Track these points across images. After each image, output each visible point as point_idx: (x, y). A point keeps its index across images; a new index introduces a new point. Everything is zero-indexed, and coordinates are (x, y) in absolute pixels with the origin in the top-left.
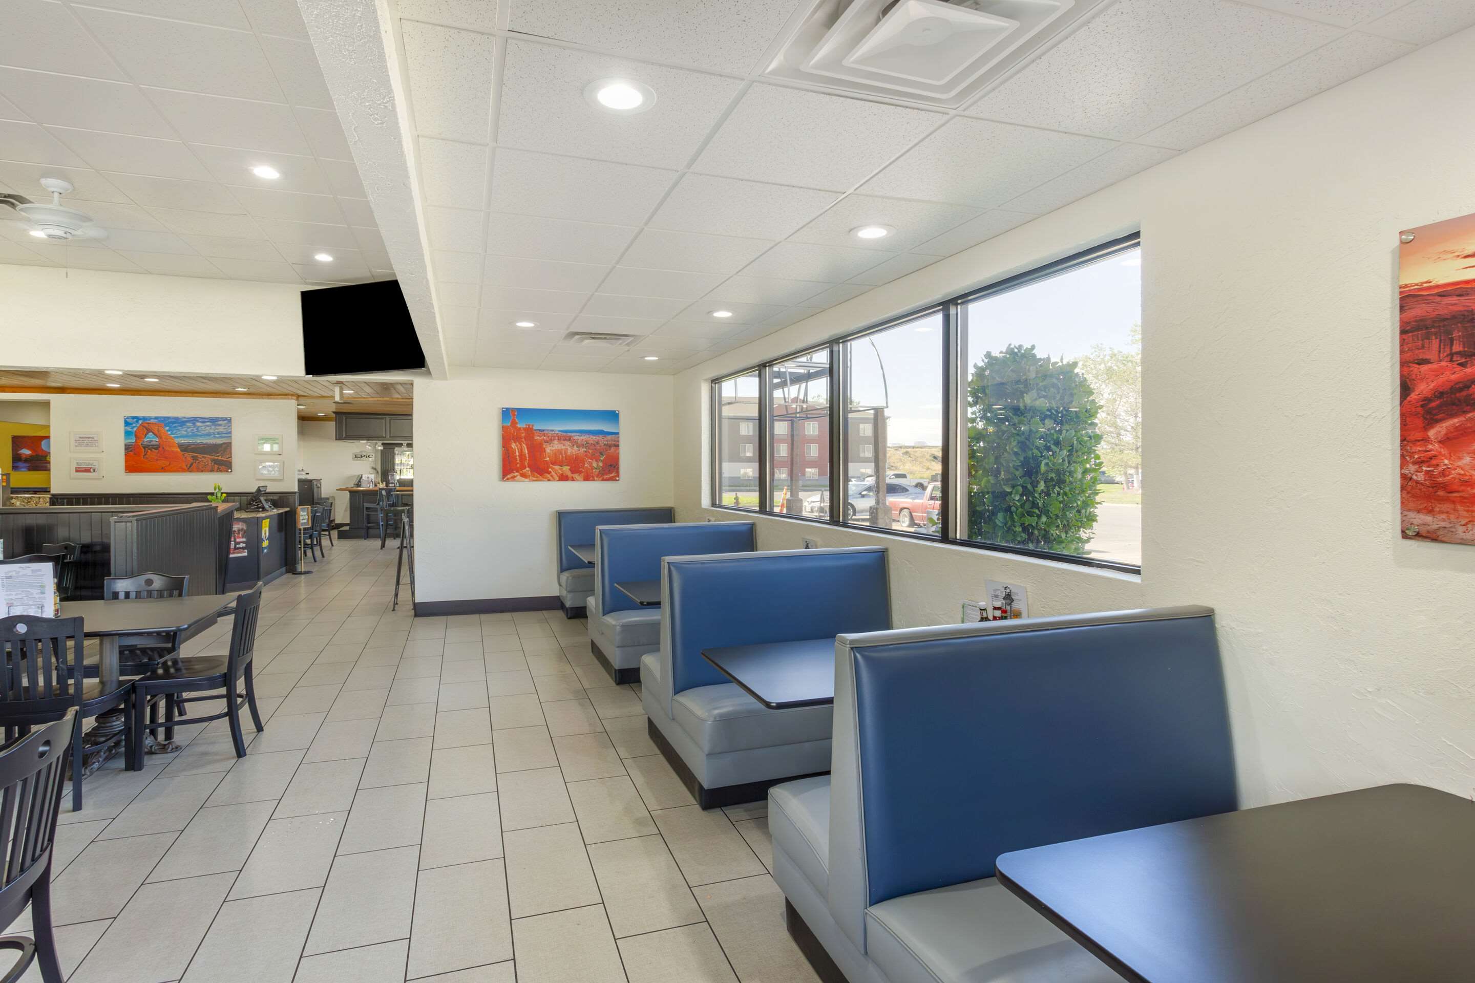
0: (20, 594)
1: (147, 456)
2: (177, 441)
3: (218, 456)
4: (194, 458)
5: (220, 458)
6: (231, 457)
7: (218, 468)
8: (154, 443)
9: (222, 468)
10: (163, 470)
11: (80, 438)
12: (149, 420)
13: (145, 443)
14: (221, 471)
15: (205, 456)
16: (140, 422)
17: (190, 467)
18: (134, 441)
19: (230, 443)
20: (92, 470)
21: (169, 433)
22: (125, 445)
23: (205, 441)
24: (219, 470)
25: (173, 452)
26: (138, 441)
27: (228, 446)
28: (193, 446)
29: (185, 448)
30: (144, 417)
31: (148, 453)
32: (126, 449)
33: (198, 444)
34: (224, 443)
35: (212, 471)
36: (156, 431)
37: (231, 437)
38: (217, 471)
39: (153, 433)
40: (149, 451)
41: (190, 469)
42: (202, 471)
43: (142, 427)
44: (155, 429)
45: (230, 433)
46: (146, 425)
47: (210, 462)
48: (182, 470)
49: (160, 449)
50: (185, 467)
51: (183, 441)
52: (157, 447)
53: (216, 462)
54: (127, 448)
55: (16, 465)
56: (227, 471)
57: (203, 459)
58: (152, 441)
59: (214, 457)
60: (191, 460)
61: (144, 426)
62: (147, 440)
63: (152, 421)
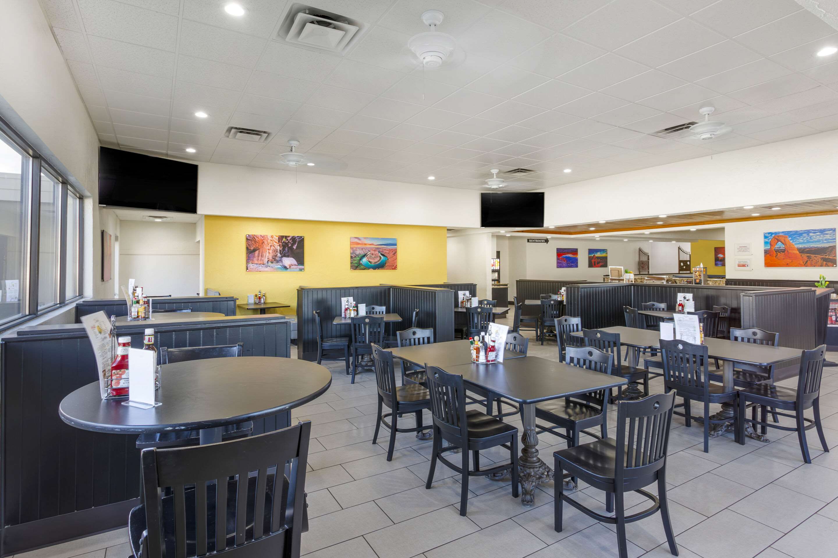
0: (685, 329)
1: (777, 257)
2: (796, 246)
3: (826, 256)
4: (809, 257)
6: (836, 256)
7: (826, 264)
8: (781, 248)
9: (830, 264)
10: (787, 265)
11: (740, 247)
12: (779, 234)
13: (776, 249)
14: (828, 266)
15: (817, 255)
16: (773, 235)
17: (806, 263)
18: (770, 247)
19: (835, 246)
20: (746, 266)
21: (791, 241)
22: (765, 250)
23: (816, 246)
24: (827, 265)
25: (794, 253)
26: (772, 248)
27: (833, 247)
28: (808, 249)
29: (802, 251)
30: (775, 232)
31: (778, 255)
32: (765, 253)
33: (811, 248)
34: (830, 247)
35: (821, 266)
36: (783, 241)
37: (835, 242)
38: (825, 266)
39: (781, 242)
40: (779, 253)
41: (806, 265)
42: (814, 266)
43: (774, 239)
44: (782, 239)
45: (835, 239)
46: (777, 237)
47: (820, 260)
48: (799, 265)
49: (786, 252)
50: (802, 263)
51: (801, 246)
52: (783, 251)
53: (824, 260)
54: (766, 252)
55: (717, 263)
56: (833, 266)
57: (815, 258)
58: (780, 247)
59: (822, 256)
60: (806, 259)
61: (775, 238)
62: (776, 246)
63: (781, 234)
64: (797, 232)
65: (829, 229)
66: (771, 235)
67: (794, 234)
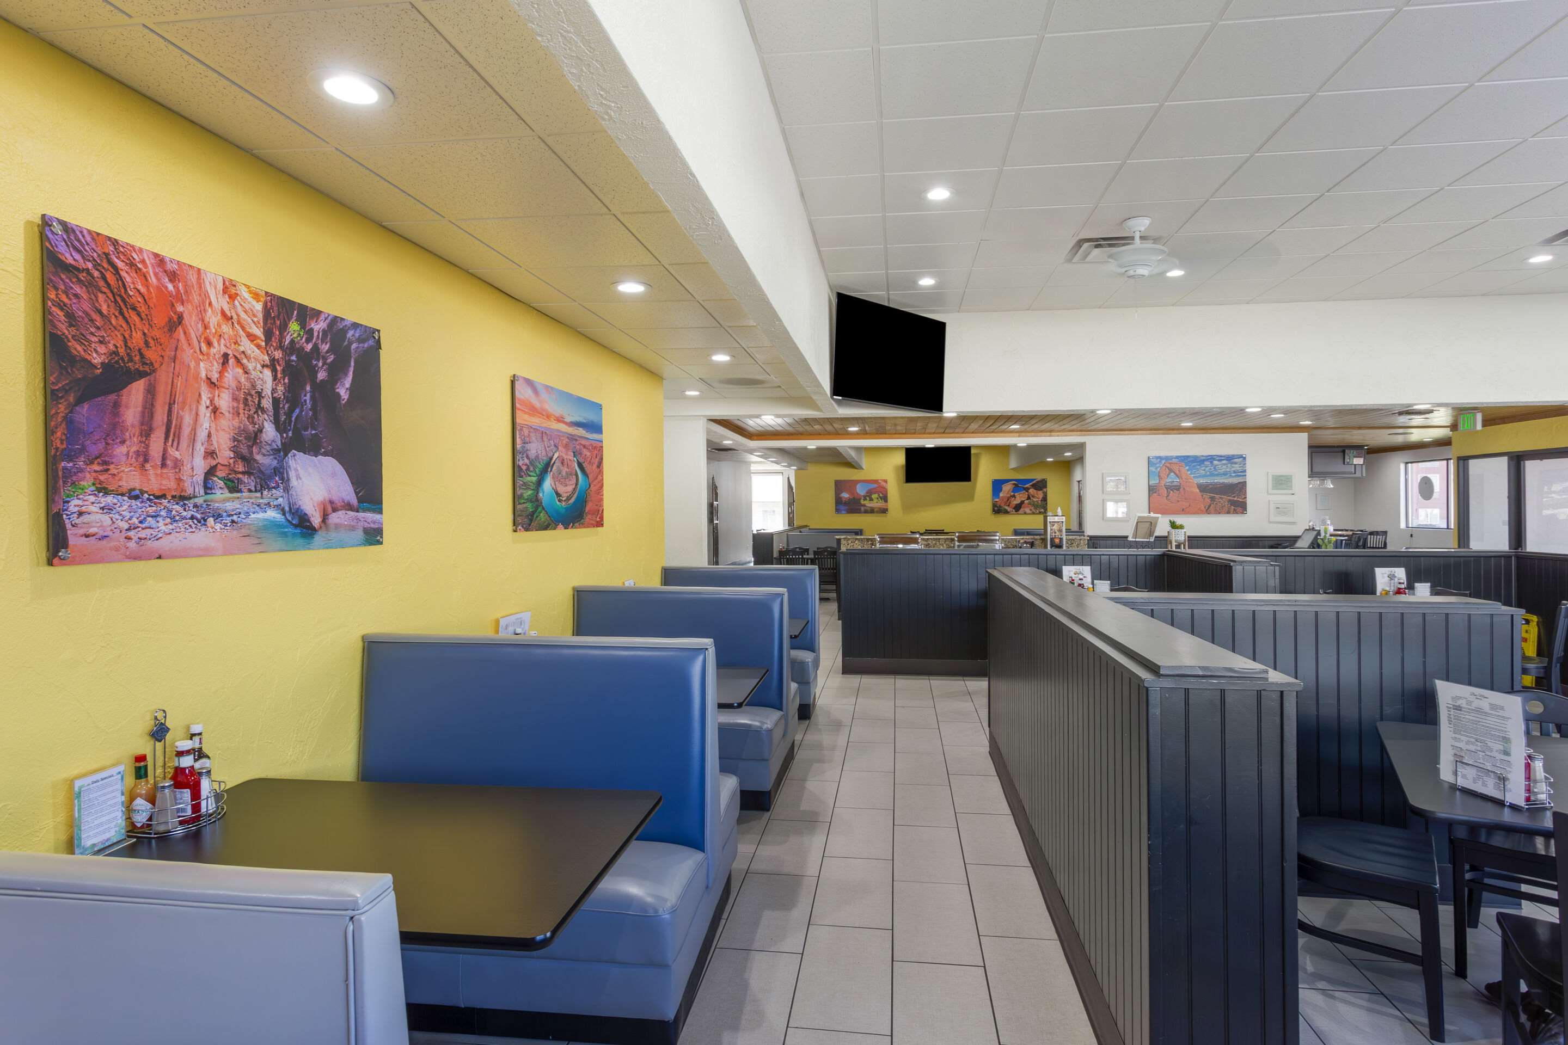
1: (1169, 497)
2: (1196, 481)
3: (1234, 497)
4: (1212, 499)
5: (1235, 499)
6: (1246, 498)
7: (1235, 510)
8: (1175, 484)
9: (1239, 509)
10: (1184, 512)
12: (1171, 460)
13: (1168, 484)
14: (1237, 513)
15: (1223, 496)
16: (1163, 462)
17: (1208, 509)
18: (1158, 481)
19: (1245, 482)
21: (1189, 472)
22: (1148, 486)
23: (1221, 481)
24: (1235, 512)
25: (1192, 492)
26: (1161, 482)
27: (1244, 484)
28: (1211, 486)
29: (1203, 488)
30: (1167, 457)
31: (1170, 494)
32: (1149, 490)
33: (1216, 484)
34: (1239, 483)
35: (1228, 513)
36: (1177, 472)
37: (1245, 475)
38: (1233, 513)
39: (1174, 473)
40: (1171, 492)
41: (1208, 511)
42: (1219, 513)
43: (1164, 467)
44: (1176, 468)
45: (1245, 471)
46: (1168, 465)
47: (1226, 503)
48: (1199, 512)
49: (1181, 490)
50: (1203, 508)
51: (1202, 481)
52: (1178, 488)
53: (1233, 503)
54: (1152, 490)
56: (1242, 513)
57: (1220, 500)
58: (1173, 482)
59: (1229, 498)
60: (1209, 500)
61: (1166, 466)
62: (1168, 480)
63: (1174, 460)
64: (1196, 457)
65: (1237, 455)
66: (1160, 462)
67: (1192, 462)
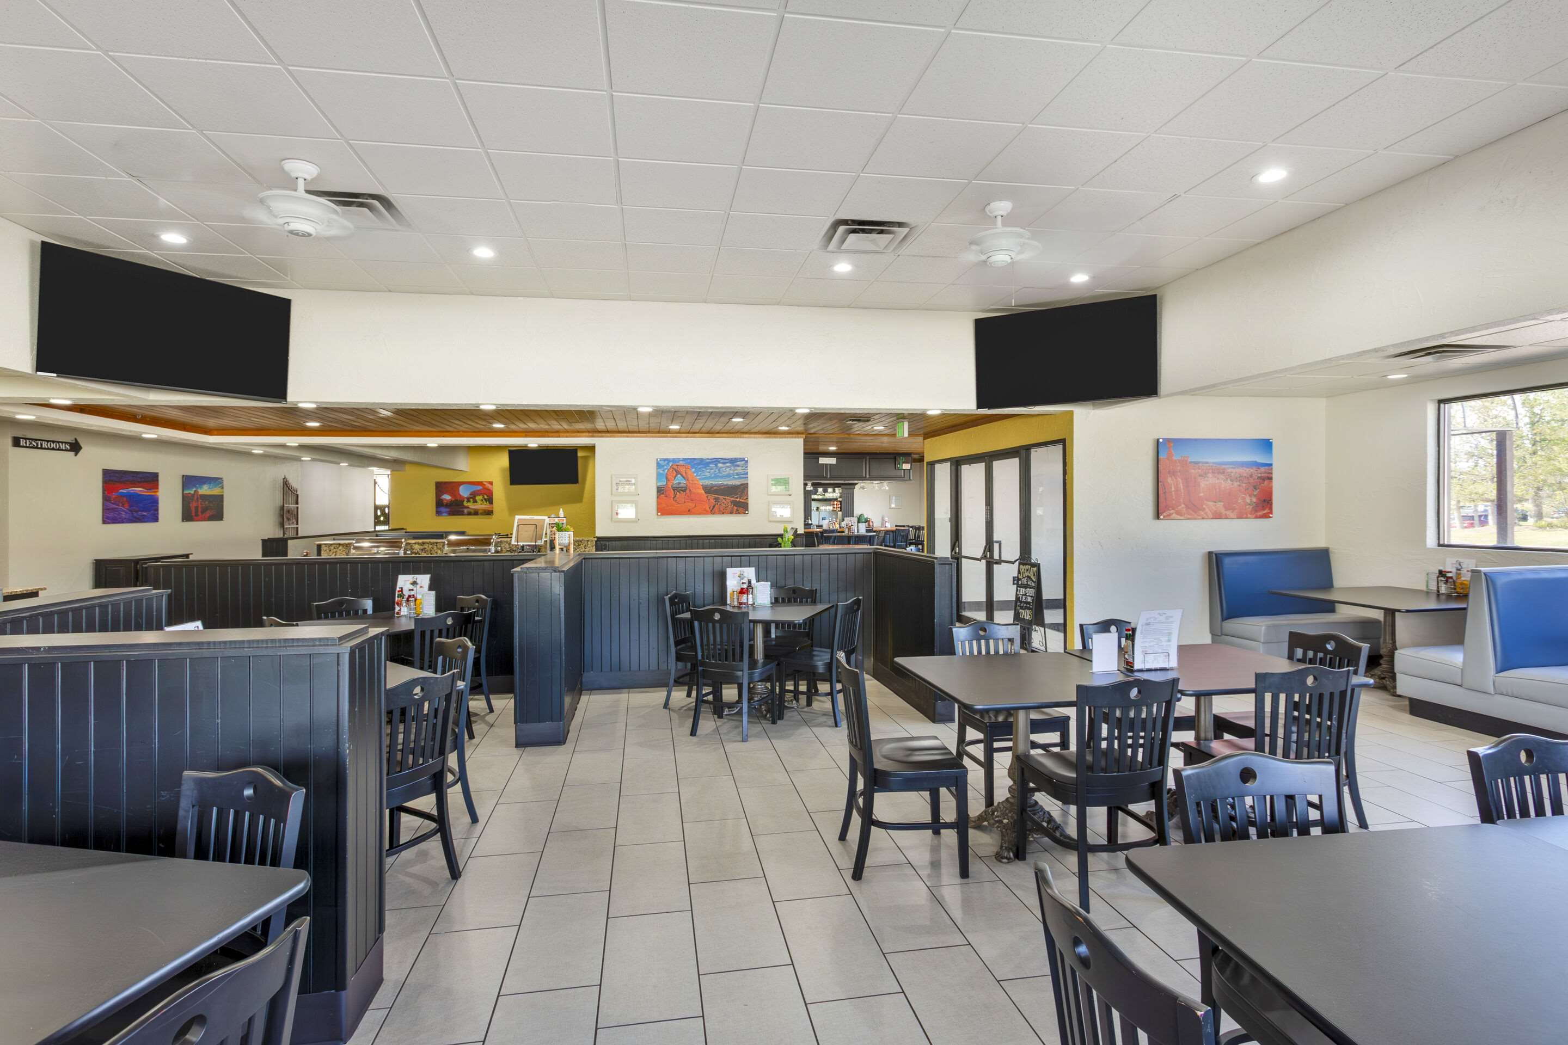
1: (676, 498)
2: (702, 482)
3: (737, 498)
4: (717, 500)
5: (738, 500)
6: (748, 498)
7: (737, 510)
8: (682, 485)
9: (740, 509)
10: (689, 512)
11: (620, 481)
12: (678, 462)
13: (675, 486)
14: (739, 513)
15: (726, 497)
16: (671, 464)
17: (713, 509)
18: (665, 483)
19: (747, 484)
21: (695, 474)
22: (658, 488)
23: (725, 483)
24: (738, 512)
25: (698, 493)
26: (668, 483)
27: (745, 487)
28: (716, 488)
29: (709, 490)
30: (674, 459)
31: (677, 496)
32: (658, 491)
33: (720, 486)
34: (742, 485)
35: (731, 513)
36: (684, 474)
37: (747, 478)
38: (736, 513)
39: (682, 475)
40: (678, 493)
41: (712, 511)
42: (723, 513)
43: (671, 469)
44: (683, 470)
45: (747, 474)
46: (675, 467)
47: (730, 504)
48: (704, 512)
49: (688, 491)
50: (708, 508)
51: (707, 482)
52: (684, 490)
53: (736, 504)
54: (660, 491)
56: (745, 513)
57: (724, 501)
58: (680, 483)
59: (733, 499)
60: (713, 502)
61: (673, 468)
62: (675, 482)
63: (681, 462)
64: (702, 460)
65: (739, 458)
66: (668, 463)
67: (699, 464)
··········
*Description of the task:* From the material above, set down exactly the lines between the line holding "35: (212, 471)" and the line holding "62: (147, 440)", inclusive. Include nothing else.

*Exercise response:*
35: (212, 471)
36: (156, 431)
37: (231, 437)
38: (217, 471)
39: (153, 433)
40: (149, 451)
41: (190, 469)
42: (202, 471)
43: (142, 427)
44: (155, 429)
45: (230, 433)
46: (146, 425)
47: (210, 462)
48: (182, 470)
49: (160, 449)
50: (185, 467)
51: (183, 441)
52: (157, 447)
53: (216, 462)
54: (127, 448)
55: (16, 465)
56: (227, 471)
57: (203, 459)
58: (152, 441)
59: (214, 457)
60: (191, 460)
61: (144, 426)
62: (147, 440)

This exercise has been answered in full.